• [Assignment] Pick out and copy every line of the data that contains the string "tests". Case counts, so a line matches only if the capitals and lowercase letters are the same.

##### Input records

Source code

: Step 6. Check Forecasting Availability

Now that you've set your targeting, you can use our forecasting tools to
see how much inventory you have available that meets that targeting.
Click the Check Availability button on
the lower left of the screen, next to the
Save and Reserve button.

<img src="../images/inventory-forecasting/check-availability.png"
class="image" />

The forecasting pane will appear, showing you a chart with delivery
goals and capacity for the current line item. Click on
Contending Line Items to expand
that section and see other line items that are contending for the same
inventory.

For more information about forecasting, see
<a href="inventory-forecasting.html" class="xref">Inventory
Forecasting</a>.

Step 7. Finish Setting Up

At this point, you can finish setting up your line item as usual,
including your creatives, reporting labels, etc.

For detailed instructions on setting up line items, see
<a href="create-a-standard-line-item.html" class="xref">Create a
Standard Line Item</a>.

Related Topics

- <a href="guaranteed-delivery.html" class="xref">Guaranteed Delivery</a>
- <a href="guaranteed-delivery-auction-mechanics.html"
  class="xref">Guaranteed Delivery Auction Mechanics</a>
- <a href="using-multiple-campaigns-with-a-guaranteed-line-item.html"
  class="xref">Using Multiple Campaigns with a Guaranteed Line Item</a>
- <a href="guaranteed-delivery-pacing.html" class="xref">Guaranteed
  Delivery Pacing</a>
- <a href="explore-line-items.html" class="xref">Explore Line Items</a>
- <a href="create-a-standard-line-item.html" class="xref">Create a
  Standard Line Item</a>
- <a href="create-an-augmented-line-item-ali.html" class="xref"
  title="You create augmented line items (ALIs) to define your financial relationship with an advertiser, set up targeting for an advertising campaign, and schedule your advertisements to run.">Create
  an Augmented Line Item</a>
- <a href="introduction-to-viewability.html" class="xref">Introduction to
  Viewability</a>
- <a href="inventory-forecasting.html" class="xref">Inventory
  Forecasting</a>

##########
##### Input records

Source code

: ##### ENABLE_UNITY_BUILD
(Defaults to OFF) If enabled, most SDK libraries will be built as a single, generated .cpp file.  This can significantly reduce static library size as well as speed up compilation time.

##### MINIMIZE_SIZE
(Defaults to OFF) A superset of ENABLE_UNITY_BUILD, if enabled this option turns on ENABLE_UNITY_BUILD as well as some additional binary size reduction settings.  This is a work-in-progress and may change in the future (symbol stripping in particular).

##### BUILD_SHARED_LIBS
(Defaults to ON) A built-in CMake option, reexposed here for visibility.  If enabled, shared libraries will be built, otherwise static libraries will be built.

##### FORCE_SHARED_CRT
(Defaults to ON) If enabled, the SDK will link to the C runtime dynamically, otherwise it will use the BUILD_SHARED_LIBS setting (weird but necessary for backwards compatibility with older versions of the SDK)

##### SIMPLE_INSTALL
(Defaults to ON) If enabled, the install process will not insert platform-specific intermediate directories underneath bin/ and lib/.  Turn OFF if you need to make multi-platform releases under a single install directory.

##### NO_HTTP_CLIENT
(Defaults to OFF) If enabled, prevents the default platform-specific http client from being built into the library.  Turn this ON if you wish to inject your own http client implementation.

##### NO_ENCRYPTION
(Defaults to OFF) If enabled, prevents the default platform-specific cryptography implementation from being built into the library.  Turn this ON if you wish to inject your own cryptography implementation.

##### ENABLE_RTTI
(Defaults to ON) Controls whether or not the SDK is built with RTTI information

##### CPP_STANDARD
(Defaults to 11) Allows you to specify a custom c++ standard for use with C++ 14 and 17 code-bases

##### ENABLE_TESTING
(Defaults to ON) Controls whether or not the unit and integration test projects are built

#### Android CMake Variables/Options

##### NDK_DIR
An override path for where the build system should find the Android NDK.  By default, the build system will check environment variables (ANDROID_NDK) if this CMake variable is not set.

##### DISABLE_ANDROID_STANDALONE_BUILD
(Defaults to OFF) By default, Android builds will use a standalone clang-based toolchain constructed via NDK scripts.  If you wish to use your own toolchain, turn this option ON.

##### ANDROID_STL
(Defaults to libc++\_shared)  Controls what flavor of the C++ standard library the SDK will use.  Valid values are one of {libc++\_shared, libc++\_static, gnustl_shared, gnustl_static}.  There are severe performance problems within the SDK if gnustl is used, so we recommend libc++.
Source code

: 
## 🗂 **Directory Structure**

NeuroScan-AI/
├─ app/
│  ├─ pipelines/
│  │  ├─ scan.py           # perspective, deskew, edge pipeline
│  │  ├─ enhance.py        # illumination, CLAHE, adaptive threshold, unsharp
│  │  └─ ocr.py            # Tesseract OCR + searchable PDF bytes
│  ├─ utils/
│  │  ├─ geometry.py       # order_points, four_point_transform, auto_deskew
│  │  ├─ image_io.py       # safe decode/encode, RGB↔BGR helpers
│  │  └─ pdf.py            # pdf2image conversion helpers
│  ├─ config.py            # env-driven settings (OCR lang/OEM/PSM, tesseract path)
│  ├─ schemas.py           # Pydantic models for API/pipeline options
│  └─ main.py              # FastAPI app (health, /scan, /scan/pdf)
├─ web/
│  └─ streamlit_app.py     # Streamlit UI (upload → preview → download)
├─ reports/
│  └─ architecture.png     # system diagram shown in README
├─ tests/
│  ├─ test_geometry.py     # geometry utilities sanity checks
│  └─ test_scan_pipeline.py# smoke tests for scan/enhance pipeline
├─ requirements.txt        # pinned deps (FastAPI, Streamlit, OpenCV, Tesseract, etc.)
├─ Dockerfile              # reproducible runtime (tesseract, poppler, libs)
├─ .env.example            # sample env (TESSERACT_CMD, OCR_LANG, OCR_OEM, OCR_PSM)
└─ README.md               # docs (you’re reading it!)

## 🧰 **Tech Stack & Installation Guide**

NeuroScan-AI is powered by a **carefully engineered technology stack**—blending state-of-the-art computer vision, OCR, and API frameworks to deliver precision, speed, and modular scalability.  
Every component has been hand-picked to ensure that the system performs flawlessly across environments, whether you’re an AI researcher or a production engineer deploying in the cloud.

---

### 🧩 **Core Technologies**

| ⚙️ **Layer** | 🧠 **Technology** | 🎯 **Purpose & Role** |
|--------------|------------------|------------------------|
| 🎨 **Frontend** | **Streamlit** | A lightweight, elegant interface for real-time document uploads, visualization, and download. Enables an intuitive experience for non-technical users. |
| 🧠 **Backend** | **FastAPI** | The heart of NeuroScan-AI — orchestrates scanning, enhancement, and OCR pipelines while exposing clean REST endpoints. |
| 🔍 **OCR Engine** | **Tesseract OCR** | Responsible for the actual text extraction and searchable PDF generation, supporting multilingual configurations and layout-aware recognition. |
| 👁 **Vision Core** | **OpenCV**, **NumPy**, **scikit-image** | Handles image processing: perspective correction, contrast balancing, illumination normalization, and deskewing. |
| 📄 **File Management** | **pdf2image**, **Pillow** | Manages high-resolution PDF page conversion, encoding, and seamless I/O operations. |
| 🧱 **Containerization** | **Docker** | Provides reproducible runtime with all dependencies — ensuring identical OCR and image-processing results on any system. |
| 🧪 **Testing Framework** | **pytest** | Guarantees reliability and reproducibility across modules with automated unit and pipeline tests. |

##########

• [Solved exercise]
├─ tests/
│  └─ test_scan_pipeline.py# smoke tests for scan/enhance pipeline
| 🧪 **Testing Framework** | **pytest** | Guarantees reliability and reproducibility across modules with automated unit and pipeline tests. |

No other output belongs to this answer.